To help boost Republican chances in the 2026 midterms, President Trump said he wanted his party to pick up five more House seats in Texas after unusual mid-decade redistricting.
Democrats call it cheating. Republicans say they’re hypocrites.
Over two dozen Texas Democratic lawmakers spent the day in Chicagoland after fleeing the state in a last-ditch effort to stop Republicans from overhauling their state’s congressional map.
Texas Democrats arrive in Illinois to block vote back home on redrawn House maps sought by Trump
After the Democrats left Texas, the Republican-dominated House was unable to establish the quorum of lawmakers required to do business on Monday.
The redistricting plan, requested by President Trump, would give the GOP an edge in five Democratic districts.
The fight has galvanized both parties.
“The president is trying to inspire a naked power grab in Texas,” U.S. Sen. Dick Durbin (D-Illinois) said.
Democratic caucus chair declined to say how long the Texas democrats will stay in Illinois.
“They owe it to the people who they represent to get back to their state and to legislate and to support what the fine people who elected them expect them to do,” Kathy Salvi, Illinois Republican Party chair, said.
Texas Democrats remain in Illinois amid redistricting controversy
Texas Gov. Gregg Abbott has urged the House members to return home, and he’s threatening to remove them from office if they don’t.
The House issued civil arrest warrants intended to compel the return of absent members, but it was not immediately clearly whether those can or will be enforced beyond Texas borders.
The controversy has shined a spotlight on Illinois’s congressional map.

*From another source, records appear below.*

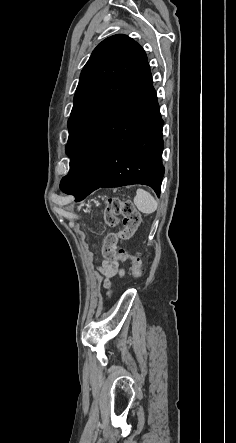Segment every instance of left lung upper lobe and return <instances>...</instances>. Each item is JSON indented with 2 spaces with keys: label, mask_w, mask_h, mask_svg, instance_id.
I'll return each mask as SVG.
<instances>
[{
  "label": "left lung upper lobe",
  "mask_w": 236,
  "mask_h": 443,
  "mask_svg": "<svg viewBox=\"0 0 236 443\" xmlns=\"http://www.w3.org/2000/svg\"><path fill=\"white\" fill-rule=\"evenodd\" d=\"M147 63L144 49L118 34L102 41L84 66L68 120L66 153L71 156L94 122L125 92Z\"/></svg>",
  "instance_id": "5c2ea615"
}]
</instances>
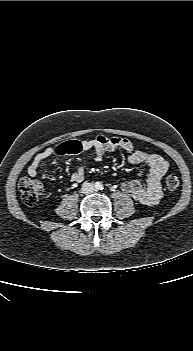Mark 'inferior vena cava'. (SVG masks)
Wrapping results in <instances>:
<instances>
[{"mask_svg": "<svg viewBox=\"0 0 193 351\" xmlns=\"http://www.w3.org/2000/svg\"><path fill=\"white\" fill-rule=\"evenodd\" d=\"M95 191V187L92 183L89 182H84L82 184L81 192L83 194H89Z\"/></svg>", "mask_w": 193, "mask_h": 351, "instance_id": "obj_1", "label": "inferior vena cava"}]
</instances>
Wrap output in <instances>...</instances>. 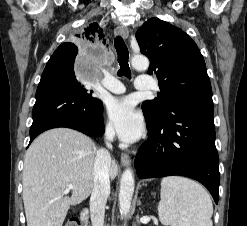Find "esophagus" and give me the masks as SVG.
<instances>
[{"label": "esophagus", "mask_w": 247, "mask_h": 226, "mask_svg": "<svg viewBox=\"0 0 247 226\" xmlns=\"http://www.w3.org/2000/svg\"><path fill=\"white\" fill-rule=\"evenodd\" d=\"M115 34L116 35H120L123 38H127L128 35H129V31L125 26L119 25L115 29ZM121 163H122L123 166H129L131 164L130 156L128 154H126V153H122V155H121Z\"/></svg>", "instance_id": "obj_1"}]
</instances>
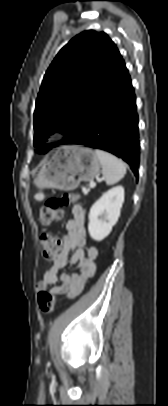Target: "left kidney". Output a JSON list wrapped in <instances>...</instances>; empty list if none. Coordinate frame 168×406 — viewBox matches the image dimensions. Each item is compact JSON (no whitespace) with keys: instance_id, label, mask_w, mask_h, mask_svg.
<instances>
[{"instance_id":"left-kidney-1","label":"left kidney","mask_w":168,"mask_h":406,"mask_svg":"<svg viewBox=\"0 0 168 406\" xmlns=\"http://www.w3.org/2000/svg\"><path fill=\"white\" fill-rule=\"evenodd\" d=\"M124 202V188L105 192L90 208L88 231L92 239L102 241L117 223Z\"/></svg>"}]
</instances>
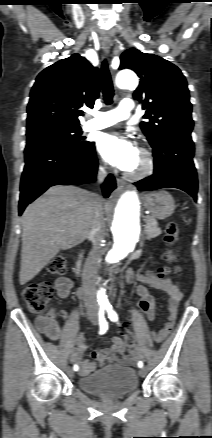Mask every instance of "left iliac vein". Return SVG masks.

As a candidate, Gov. JB Pritzker vowed to veto redistricting drawn by legislators or their staff, but he went on to approve a map that gave his party a 14-3 advantage in the congressional delegation.
“Governor Pritzker inserting himself into what’s going on in Texas is the height of hypocrisy,” Sen. John Curran (R-Downers Grove) said. “He broke his promise to Illinois voters not once but twice in signing the most gerrymandered map in the nation.”
“The fact that we are very good in Illinois at delivering for the people of Illinois and that people react to that and vote for our candidates is very different than cheating mid-decade by rewriting the rules because their cult leader Donald Trump tells them to do that,” Gov. Pritzker said.
This situation is a slippery slope as the Democratic governor of New York said the state would begin the process of redistricting to benefit Democrats in response to what Texas is doing. California is also exploring options.